Prolusion. The Brazilian sextet DEVENTTER was formed back in 2001, motivated by Hugo Bertolaccini and Andre Gabriotti's shared taste in progressive rock. As the band project evolved, they opted for progressive metal as their expression of choice, and made their debut with the full-length CD "The 7th Dimension" in 2007. "Lead On" is their sophomore effort.

Analysis. Brazil has produced its fair share of high-quality metal acts over the years, progressive and non-progressive alike. It would appear that its national metal scene is a most vibrant one and it is most certainly productive. Presumably gaining a reputation in a market that appears to be as fiercely competitive as it is prolific can't be easy, and gaining a foothold in the international scene is something of an uphill struggle these days too, as the number of artists vying for the attention of music lovers is larger than ever. Personally I don't see their latest production as the vehicle to establish this fine band in either marketplace a step on the way for sure, but not the step. Deventter's take on progressive metal at this stage is one heralding classic heavy metal and first-generation thrash just as much as the Dream Theater school of progressive metal. The guitars are the central instruments throughout, and their chosen approach appears to revolve around massive, dark-toned staccato riffs. These are set in circulating, repetitive themes, with careful circulating keyboard textures on top. The rhythms tend to veer towards the simplistic and repetitive too, and the staccato rhythmical bursts this results in actually made me think of Anthrax and their hardcore-tinged take on thrash metal on occasion. Vocalist Schaffer has a strong but slightly anonymous delivery: he doesn't overpower the songs through sheer force of personality nor does he have a highly singular and original delivery. He's a good metal vocalist basically, where the main impression I'm left with is that he sounds young and perhaps somewhat naive at times. These core elements shape up to form a massive, dark and dramatic form of progressive metal. Theme variations and inserts see to it that none of the songs go stale or become too repetitive, and a fair few ballads lighten the general mood quite nicely. And while I'm generally most inclined to like gloom-laden heavy music, for me the ballads represent the major strengths of this creation, with second-to-last track Down to the Apex the most compelling of these. Dark-tinged clean guitar licks and accordion combine with the lead vocals in a compelling manner, the contrasting sounds matching each other and harmonizing to craft something of a unique atmosphere. The metal-oriented creations in general appear to be less impressive, with the cyclic themes of Transcendence Inc as the most interesting of these in my personal opinion.
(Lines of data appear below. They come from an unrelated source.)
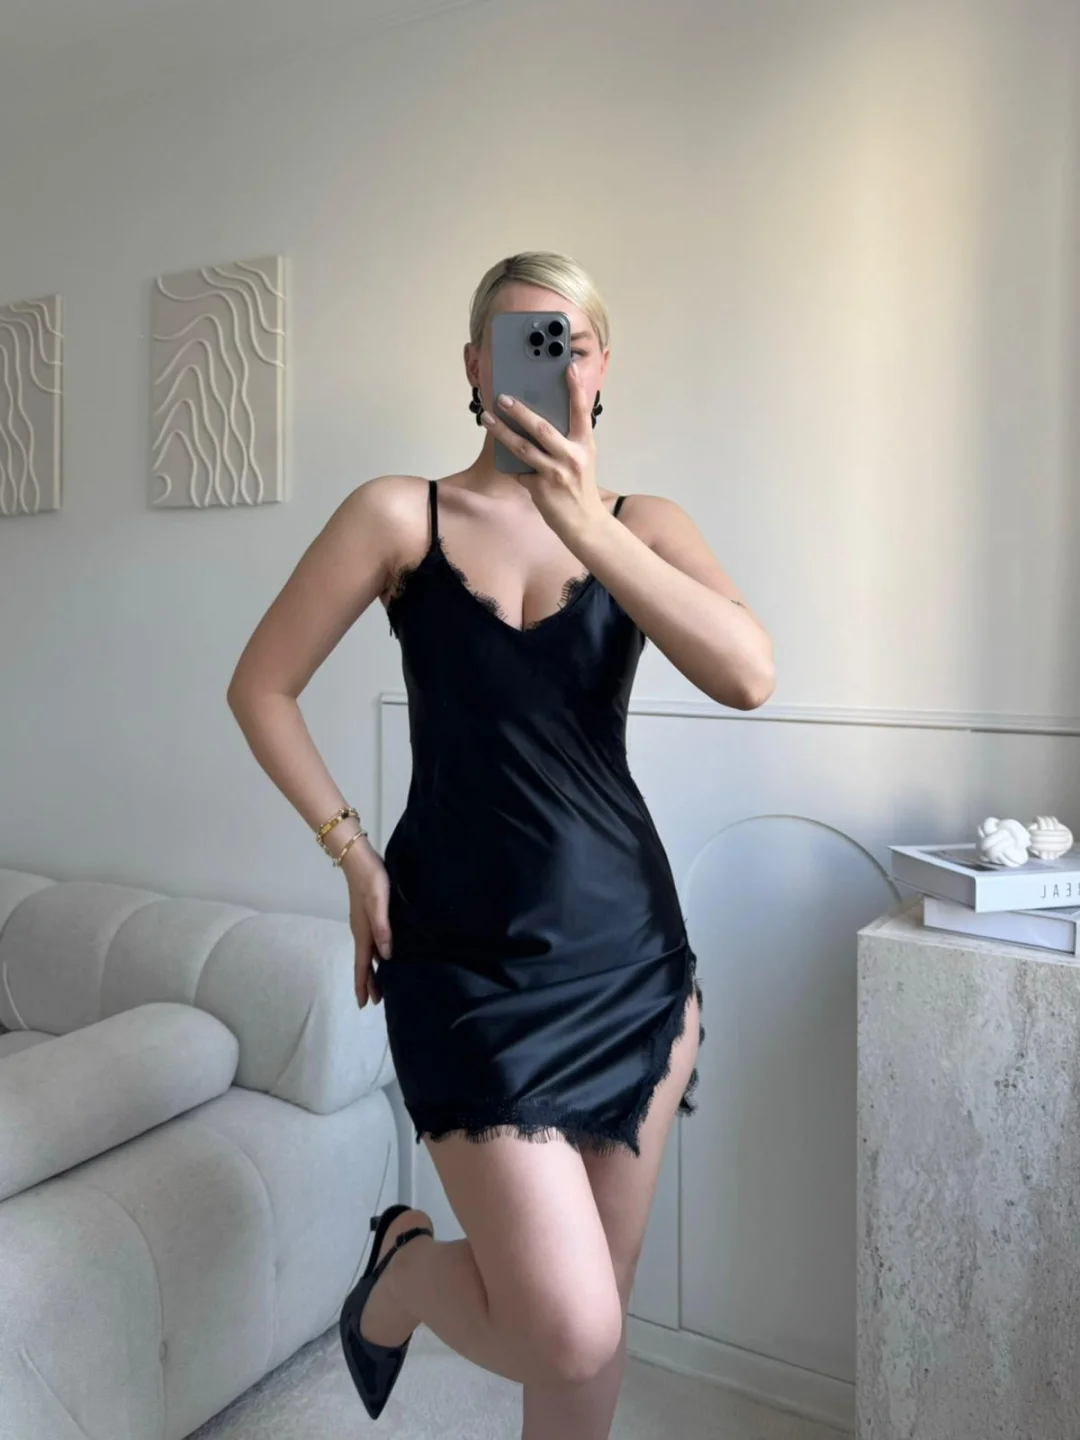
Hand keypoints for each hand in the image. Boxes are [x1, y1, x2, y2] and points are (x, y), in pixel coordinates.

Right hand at [343, 848, 391, 1006]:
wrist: (359, 859)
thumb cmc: (371, 880)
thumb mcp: (379, 902)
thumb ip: (382, 928)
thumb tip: (387, 956)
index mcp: (363, 932)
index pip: (362, 964)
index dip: (363, 984)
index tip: (364, 1004)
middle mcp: (361, 931)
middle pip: (365, 963)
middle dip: (369, 982)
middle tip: (376, 1001)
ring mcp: (363, 923)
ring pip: (369, 954)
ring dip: (373, 970)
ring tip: (381, 984)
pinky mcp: (368, 915)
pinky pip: (372, 943)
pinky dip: (377, 955)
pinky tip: (385, 955)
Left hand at [480, 362, 606, 540]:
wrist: (585, 523)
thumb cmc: (580, 486)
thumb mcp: (581, 458)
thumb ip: (566, 439)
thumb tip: (536, 420)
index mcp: (585, 444)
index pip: (581, 411)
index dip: (575, 388)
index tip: (567, 366)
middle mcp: (572, 456)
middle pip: (542, 428)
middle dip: (520, 411)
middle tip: (502, 397)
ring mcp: (556, 473)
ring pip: (523, 448)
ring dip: (502, 432)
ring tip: (486, 418)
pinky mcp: (542, 488)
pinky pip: (518, 470)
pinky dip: (509, 463)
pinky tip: (499, 455)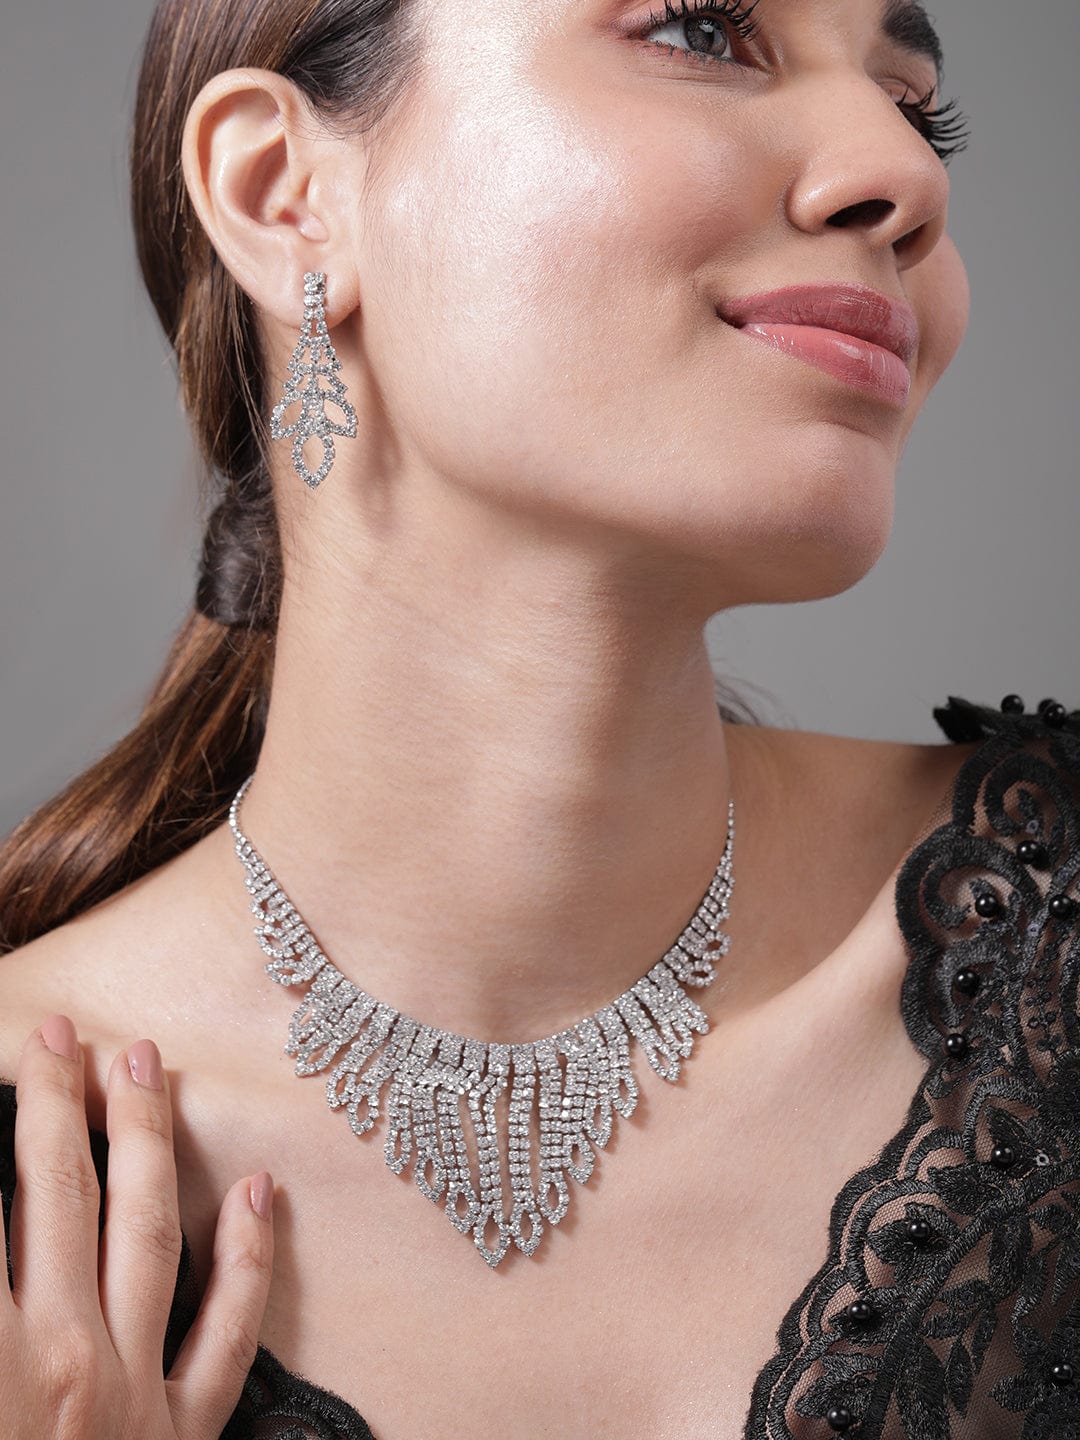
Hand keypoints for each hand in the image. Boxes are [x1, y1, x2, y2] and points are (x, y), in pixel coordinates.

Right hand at [0, 1014, 274, 1438]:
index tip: (2, 1064)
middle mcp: (66, 1361)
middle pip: (61, 1194)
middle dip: (56, 1103)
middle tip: (60, 1033)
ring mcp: (133, 1398)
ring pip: (147, 1233)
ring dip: (145, 1140)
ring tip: (144, 1066)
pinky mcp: (181, 1439)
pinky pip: (227, 1336)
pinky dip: (248, 1259)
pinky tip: (258, 1187)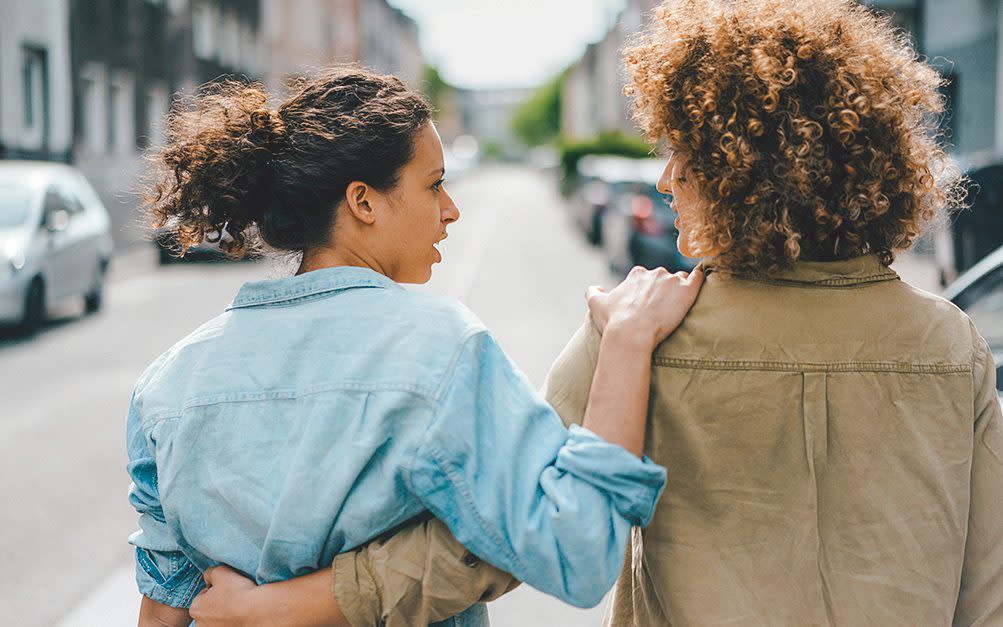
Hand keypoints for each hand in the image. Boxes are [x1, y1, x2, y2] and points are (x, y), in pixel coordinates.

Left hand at [189, 565, 258, 626]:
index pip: (203, 595)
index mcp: (195, 608)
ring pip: (216, 619)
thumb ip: (209, 573)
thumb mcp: (220, 572)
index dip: (216, 589)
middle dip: (217, 603)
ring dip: (223, 613)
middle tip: (232, 597)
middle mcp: (199, 624)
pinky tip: (239, 615)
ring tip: (237, 606)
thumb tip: (208, 578)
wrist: (257, 611)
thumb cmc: (237, 592)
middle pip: (208, 608)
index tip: (226, 588)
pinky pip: (225, 624)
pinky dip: (230, 621)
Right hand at [586, 266, 703, 345]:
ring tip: (680, 306)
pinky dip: (700, 280)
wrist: (630, 334)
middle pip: (665, 278)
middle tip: (663, 309)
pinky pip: (699, 278)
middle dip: (665, 290)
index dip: (648, 290)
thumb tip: (595, 288)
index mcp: (637, 274)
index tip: (648, 304)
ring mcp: (672, 280)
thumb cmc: (613, 321)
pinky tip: (701, 286)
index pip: (647, 277)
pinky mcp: (687, 291)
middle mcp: (655, 273)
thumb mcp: (596, 304)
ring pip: (681, 280)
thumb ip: (593, 292)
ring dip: (680, 289)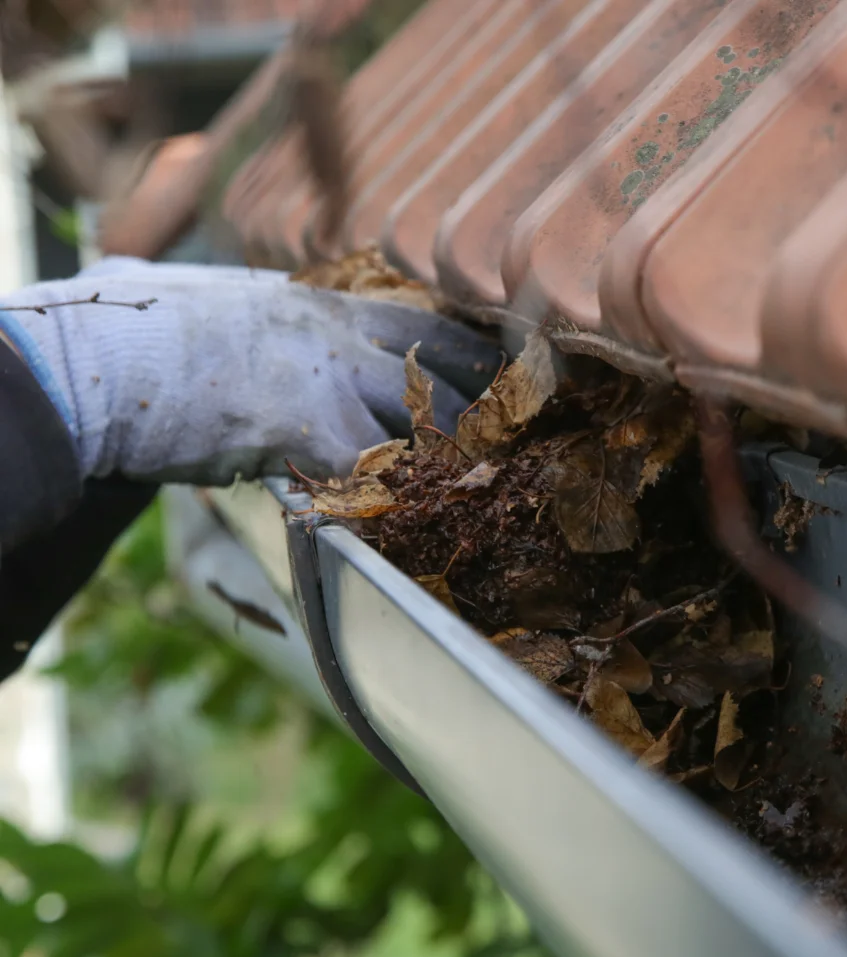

Conclusion. "Lead On" is a steady workout that maintains a generally good quality from start to finish, but is arguably lacking in individual creations that manage to make a grand impression. I suspect that a key audience for this act will be metal fans with a taste for the sophisticated to a greater extent than progressive rock fans with a taste for metal, and I'd advise those who belong to the former to check out this production if they also have a tendency to enjoy material with staccato repetitive patterns and something of a dramatic twist to it in general.